## [Consigne 1]
Répondez d'après l'extrait :
(a) Combien de personnes ont disparu en Espagne pendant la guerre civile ?
(b) Qui a écrit le texte de la pièce ?
(c) En quelle année le dictateur est-il mort ?
## [Consigne 2]
Relevez dans l'extrait, sans rien y changer, le passage qui va de « Un jour, on » jusqu'à « en pratique ? » inclus.

Un châtaignier sous lequel s’est joué une tragédie et se dissimule un secret depuis 1937, deux femmes se rencontrent, l’une s’enfermant dans le silence depuis l’enfance, l’autre cherchant la vérité…
Plus de cent mille personnes ont disparu en Espagne pendant la guerre civile, tuées, jetées dans des fosses improvisées pour en faire disparaître jusqu’au moindre souvenir. Combien de charniers à découvrir encore ? Il y en a beaucoup, et les témoins se taisent, anéanti-e-s par une peur de quarante années de franquisme, une frayeur de cette mémoire éradiquée.
Où vas-tu Pedro ? demande l’enfant à cet homme qui va bientôt tomber sous les balles des franquistes. Où vas-tu Pedro ?
Et cette enfant qui a vieilli dans le silence va faire défiler les témoignages des souffrances et des massacres de la guerre civile. Peu à peu, les personnages revivent, les mémoires se délient et les questions reviennent, lancinantes : lorsqu’ils ont été abattus, avaient-ils le poing serré pour exprimer leur lutte
ou bien était-ce pour garder les châtaignes qu’ils avaient ramassé ? Pourquoi se réfugier dans une maison suspecte qu’ils voulaient éviter ?
Est-ce possible qu’ils aient emprunté le mauvais chemin pour se retrouver en terrain ennemi ?
Trois femmes sur le chemin de l’exil, trois femmes qui tentent de laisser croire à l’autre que l’espoir est possible, que son compagnon pour Laura, son frère pour Dolores, son père et sa mère pour Sole sont vivants quelque part, en prison, dans le maquis… Qui sait ?
Un jour, on les retrouvera et l’Espagne sera délivrée des franquistes par les Américains. L’espoir aussi d’atteindre la France et vivre une autre humiliation, celle d’être traité-e-s comme des parias pour ceux et celles qui ont cru à un autre monde possible, pour sentir le désespoir d’un second abandon.
Le No Pasaran s’étranglait dans le sordide de la trahison et dans l’allégeance française au fascisme.
Mémoire sublimée et texte bouleversant écrit par Manon Moreau d’après des témoignages d’anarchistes, d’exilé-e-s, de fidèles à la République. Cette pièce est le fruit d’une enquête longue et fouillée sur une époque occultée pendant la chape de plomb franquiste, mais aussi après la mort du dictateur en 1975. Besoin d’oublier ? Est-ce pour échapper au souvenir de l’humiliation, de cette longue période d’asservissement idéologique après l’incandescence d’une utopie mise en pratique ?
Où vas-tu Pedro ? [1] Une pièce qui retrace la Retirada, la résistance, les exécutions, les atrocités… Il y a ceux et celles qui partent en exil, le long exil, les autres qui restent, les disparus et les morts, la vieille qui se tait, le berger qui trace un trait chaque fois qu’une personne est abattue, ce petit-fils de phalangiste qui vient apprendre à la fille le lieu d’exécution de son père… Silencio, un silence de peur qui se fissure et peu à peu est rompu…
Où vas-tu Pedro ?

## [Données fournies]
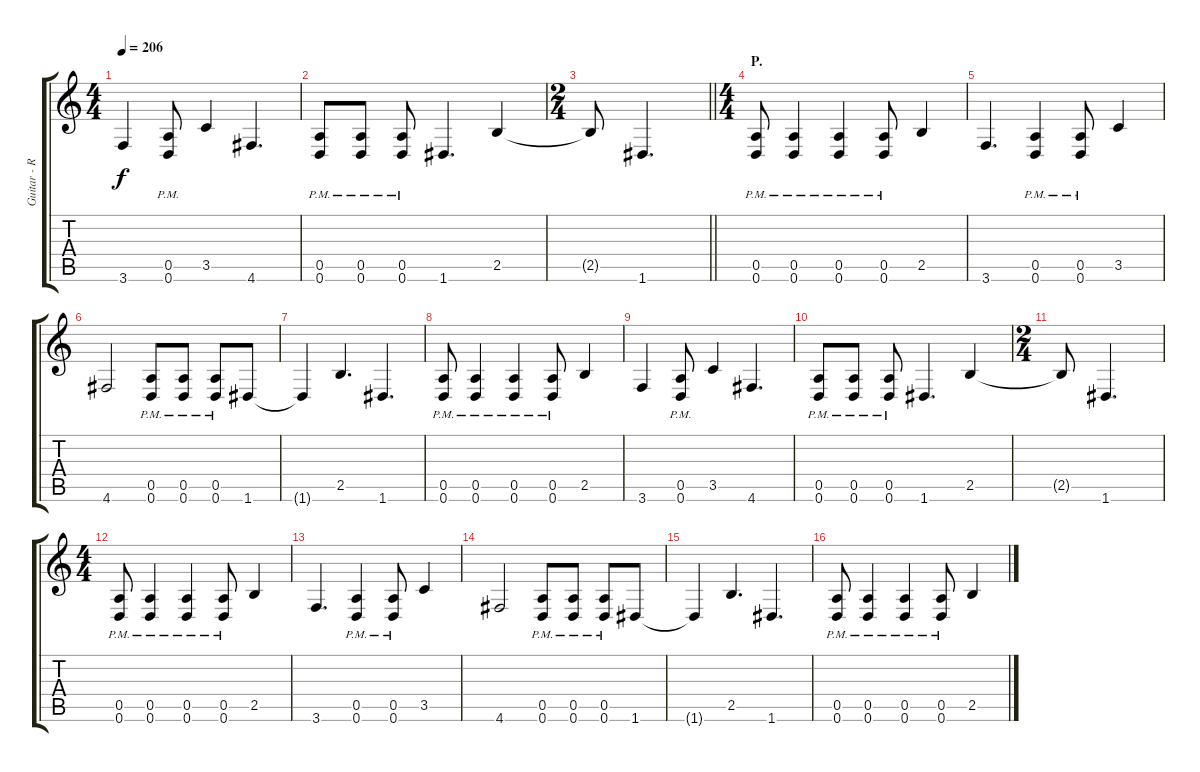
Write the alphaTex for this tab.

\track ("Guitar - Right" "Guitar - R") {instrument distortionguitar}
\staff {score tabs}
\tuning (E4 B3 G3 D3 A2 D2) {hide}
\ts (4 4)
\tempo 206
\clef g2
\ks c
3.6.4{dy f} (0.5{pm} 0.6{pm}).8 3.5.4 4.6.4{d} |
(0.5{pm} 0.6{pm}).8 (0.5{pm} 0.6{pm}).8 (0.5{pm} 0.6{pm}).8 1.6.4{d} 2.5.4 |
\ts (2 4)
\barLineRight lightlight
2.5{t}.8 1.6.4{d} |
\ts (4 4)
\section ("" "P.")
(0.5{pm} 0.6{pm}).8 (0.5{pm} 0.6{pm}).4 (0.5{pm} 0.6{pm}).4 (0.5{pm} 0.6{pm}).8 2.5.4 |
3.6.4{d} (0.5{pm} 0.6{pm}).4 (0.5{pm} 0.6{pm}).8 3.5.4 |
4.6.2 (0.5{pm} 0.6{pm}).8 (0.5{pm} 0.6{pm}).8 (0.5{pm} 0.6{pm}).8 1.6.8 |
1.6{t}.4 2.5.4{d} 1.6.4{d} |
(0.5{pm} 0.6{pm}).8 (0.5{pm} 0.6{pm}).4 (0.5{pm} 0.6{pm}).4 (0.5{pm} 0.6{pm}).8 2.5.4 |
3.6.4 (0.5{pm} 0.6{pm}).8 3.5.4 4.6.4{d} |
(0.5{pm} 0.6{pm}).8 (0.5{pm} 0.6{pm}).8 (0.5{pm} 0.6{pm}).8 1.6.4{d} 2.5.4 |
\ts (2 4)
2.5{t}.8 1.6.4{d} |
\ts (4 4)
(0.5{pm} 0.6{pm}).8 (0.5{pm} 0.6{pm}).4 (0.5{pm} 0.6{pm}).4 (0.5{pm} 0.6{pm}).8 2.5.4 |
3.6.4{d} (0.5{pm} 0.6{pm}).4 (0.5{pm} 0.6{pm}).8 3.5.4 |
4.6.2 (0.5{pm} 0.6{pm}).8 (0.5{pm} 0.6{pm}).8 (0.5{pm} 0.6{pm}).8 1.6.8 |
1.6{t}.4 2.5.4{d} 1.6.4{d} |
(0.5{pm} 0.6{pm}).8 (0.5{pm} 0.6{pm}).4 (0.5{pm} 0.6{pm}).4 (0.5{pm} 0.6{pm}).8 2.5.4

---

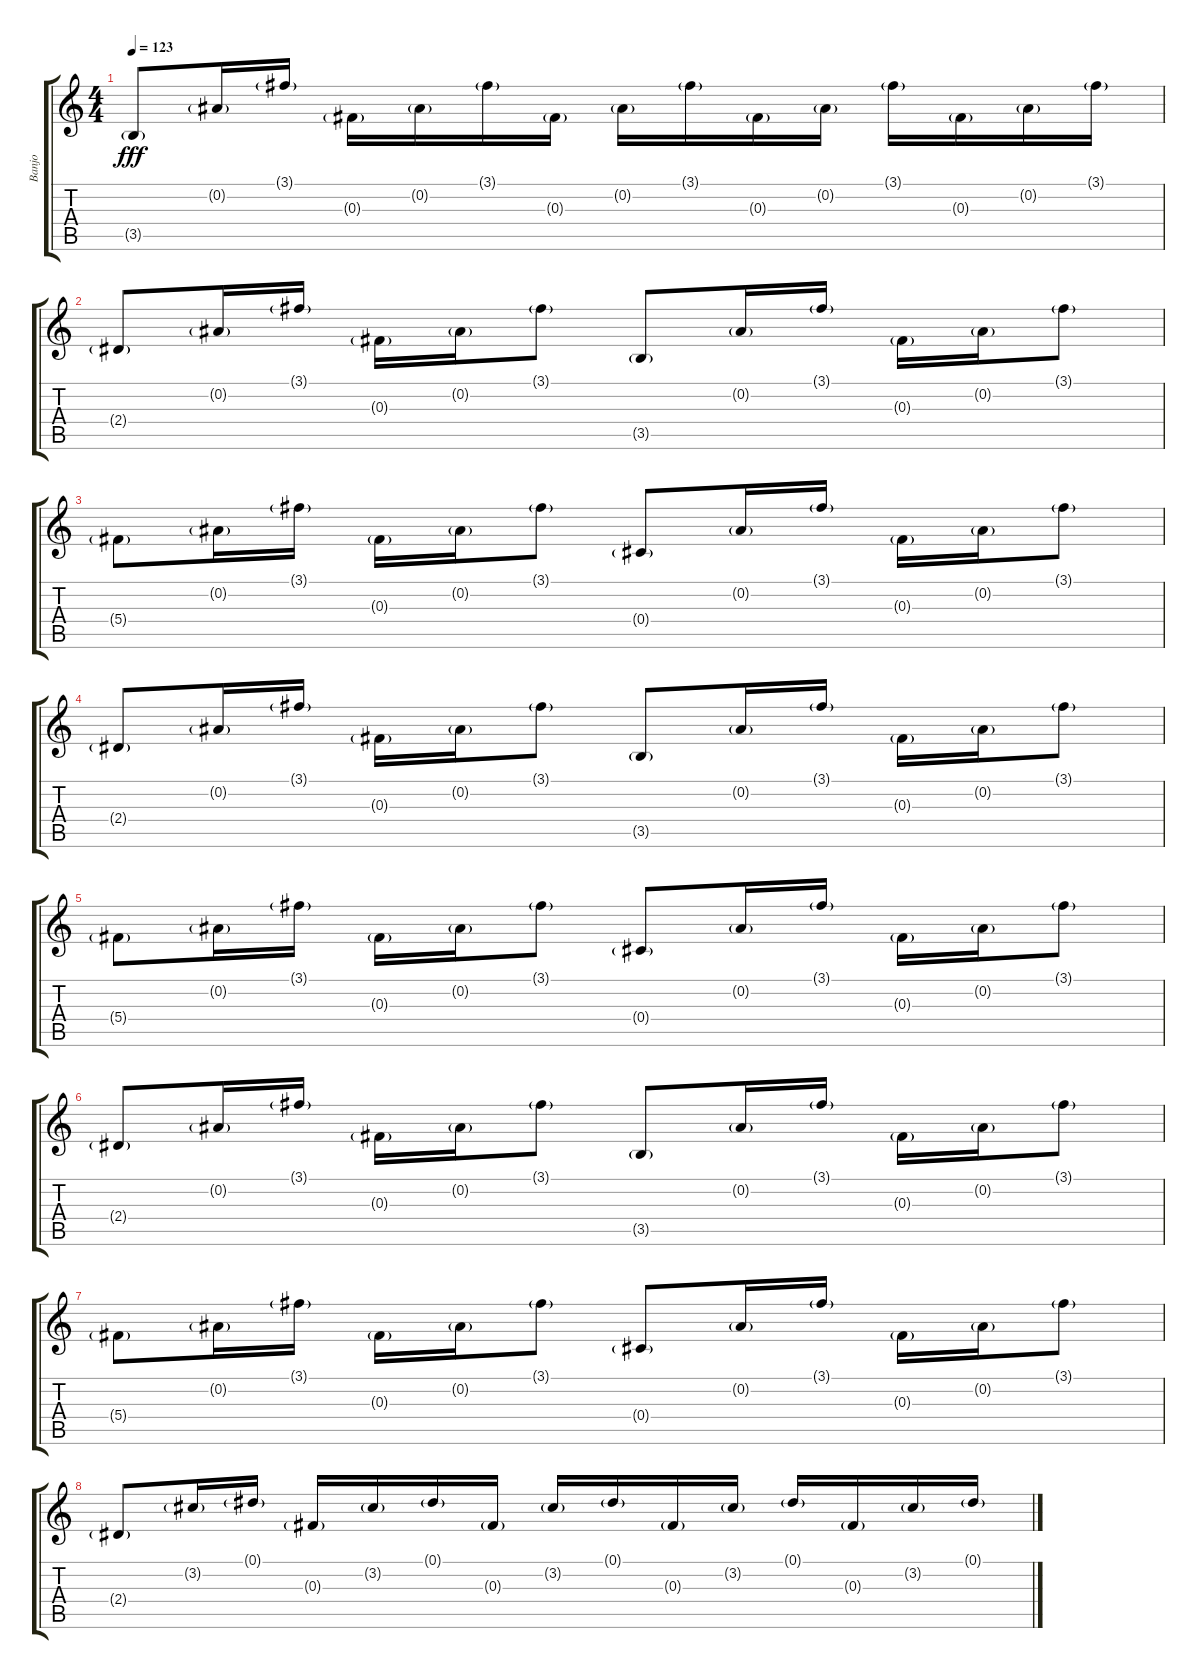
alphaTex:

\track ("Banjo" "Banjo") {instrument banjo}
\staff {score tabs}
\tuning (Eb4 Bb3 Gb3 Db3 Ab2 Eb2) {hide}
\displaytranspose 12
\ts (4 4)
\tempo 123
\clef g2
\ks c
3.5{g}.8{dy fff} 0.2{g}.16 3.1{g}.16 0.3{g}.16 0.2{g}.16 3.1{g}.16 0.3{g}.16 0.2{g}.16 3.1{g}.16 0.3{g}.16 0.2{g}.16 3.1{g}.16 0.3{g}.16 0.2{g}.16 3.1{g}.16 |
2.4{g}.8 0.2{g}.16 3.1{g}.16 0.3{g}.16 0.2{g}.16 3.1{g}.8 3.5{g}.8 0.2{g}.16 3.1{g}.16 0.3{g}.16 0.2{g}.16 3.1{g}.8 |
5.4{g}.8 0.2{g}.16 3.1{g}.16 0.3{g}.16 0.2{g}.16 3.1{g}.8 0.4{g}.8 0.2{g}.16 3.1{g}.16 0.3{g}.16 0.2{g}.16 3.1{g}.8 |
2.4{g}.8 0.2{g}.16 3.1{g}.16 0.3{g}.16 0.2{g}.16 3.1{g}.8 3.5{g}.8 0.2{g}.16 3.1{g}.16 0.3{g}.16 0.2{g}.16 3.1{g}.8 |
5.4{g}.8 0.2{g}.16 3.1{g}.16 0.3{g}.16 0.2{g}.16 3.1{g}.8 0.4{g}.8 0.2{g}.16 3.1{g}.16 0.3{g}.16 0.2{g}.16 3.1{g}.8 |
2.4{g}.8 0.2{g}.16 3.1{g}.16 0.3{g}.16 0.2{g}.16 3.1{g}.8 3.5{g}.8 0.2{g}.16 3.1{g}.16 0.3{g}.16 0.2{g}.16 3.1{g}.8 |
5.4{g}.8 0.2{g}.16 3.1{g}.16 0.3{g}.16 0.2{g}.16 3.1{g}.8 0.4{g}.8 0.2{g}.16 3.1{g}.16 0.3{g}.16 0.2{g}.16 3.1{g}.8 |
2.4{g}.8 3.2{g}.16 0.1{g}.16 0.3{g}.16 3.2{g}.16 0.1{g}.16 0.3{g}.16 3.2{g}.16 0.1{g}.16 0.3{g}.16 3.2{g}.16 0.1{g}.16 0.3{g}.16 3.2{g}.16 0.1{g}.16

...

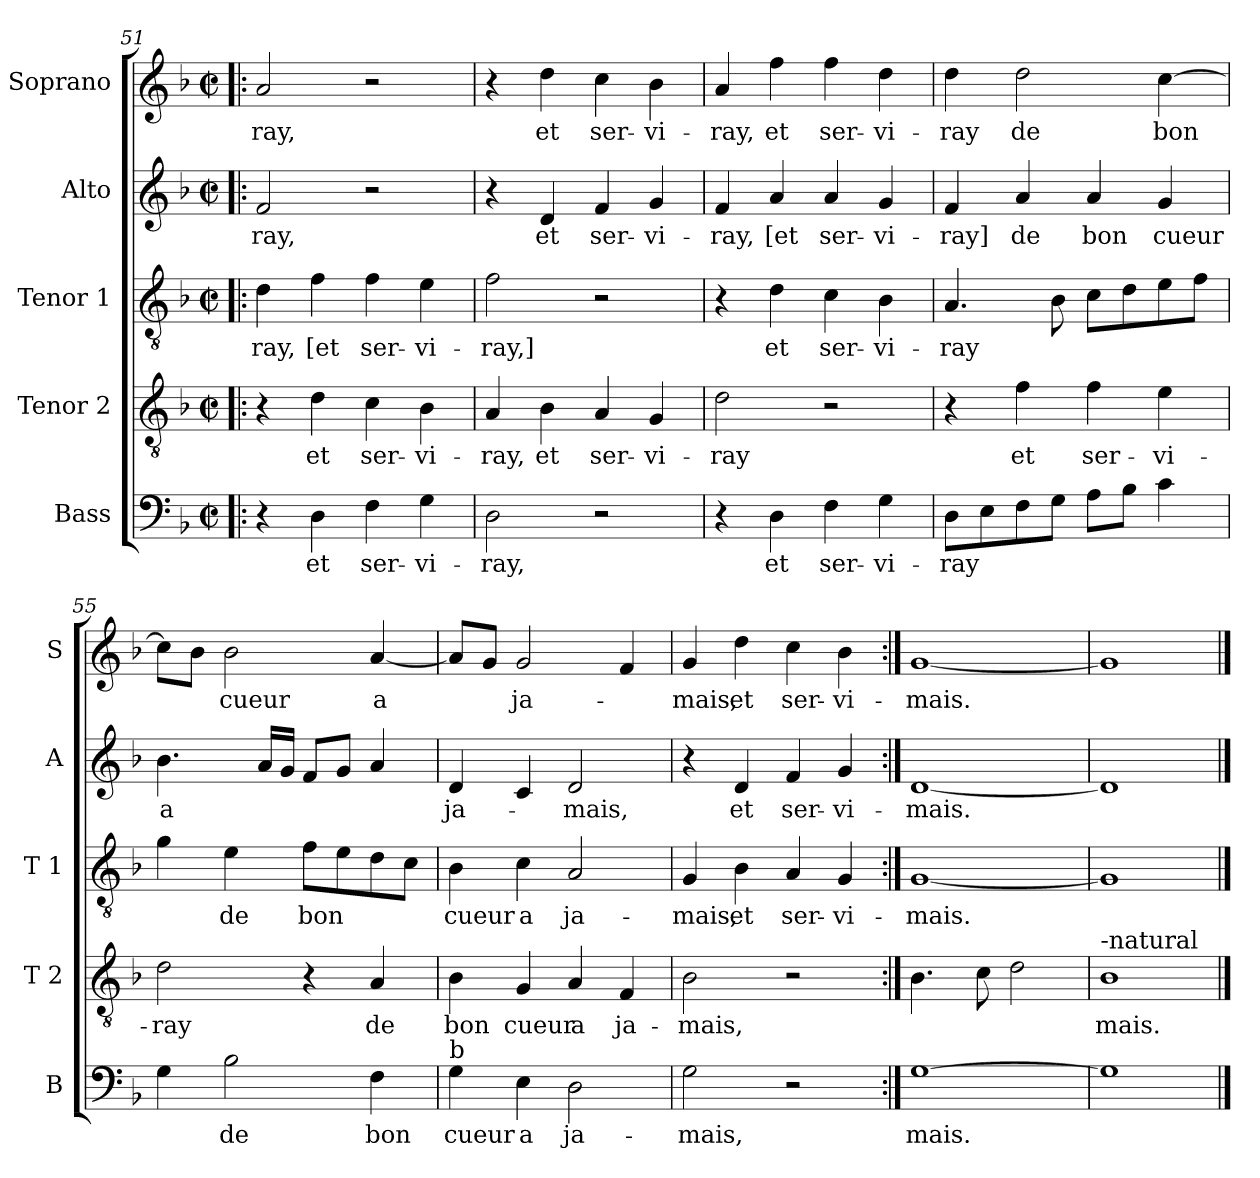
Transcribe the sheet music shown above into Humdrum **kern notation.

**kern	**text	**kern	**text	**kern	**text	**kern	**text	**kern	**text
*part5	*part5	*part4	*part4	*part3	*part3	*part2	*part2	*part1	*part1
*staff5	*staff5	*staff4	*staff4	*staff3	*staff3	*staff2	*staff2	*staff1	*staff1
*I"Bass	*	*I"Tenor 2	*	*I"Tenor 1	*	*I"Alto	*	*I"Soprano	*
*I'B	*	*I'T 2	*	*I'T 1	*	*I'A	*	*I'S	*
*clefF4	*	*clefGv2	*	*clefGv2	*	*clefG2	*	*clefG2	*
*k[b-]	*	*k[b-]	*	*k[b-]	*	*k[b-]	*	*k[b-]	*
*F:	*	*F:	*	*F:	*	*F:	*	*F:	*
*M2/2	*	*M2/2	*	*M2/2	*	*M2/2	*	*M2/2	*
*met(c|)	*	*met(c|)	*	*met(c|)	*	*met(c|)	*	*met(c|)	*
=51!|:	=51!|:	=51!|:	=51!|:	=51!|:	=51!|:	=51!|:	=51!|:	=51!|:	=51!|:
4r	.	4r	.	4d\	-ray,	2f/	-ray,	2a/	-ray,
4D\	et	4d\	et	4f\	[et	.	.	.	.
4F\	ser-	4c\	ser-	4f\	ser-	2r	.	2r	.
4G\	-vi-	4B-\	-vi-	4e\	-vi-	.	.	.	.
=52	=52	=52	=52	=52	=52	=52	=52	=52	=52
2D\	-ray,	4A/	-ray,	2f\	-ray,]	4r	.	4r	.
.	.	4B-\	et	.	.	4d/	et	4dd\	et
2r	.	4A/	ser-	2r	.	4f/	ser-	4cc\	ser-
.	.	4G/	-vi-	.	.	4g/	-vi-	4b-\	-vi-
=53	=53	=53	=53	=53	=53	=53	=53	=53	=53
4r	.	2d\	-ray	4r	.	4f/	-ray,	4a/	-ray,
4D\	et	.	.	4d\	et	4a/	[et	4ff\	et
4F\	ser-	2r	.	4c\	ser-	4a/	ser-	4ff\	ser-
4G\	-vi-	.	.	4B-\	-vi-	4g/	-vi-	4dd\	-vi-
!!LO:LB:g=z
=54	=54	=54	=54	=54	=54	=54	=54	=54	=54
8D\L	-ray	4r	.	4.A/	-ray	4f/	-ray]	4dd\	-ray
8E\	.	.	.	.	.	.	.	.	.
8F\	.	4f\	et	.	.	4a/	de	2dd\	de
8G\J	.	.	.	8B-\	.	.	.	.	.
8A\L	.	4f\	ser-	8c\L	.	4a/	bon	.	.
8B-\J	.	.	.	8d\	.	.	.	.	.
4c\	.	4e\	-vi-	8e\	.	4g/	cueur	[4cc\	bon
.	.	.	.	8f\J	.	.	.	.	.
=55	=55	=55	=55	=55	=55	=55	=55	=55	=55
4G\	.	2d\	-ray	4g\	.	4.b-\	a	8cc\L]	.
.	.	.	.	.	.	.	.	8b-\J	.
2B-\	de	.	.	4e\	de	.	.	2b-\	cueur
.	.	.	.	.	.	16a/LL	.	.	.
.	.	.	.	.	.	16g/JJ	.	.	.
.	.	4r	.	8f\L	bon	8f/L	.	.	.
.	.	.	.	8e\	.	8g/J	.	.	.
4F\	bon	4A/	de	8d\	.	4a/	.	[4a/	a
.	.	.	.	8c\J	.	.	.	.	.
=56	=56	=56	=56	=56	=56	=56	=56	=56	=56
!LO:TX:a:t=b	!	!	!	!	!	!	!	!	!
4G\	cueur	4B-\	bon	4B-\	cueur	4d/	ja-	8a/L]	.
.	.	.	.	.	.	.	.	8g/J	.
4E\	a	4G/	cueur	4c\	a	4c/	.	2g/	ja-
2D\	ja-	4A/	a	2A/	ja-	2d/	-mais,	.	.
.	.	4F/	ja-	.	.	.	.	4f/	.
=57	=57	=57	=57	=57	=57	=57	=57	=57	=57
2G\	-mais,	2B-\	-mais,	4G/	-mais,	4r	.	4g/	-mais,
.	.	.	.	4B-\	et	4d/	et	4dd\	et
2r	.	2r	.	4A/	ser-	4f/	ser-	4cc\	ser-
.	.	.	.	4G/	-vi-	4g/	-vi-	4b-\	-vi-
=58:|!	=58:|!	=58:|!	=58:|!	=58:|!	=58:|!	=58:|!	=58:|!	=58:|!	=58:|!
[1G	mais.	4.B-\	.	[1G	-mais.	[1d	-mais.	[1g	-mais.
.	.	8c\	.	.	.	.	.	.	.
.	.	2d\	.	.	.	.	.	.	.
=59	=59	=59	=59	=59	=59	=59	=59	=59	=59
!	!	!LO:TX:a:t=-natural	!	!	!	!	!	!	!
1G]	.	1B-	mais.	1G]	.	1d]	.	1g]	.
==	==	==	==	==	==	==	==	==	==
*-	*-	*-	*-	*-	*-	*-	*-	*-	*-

## [Corrigé complet 1]
(a) Plus de cent mille personnes.
(b) Manon Moreau.
(c) En 1975.

## [Corrigé complet 2]
Un jour, on les retrouvera et l’Espagne sera délivrée des franquistes par les Américains. L’espoir aussi d’atteindre la France et vivre une autre humiliation, celle d’être traité-e-s comme des parias pour ceux et celles qui ont cru à un autre monde possible, pour sentir le désespoir d’un second abandon.
Le No Pasaran s’étranglait dans le sordide de la trahison et dans l’allégeance française au fascisme.
Mémoire sublimée et texte bouleversant écrit par Manon Moreau d’après des témoignages d’anarchistes, d’exilé-e-s, de fidèles à la République. Cette pièce est le fruit d’une enquête longue et fouillée sur une époque occultée pendant la chape de plomb franquiste, mais aussi après la mort du dictateur en 1975. Besoin d’oublier ? Est-ce pour échapper au souvenir de l’humiliation, de cette longue période d’asservissement idéologique après l’incandescence d’une utopie mise en pratique ?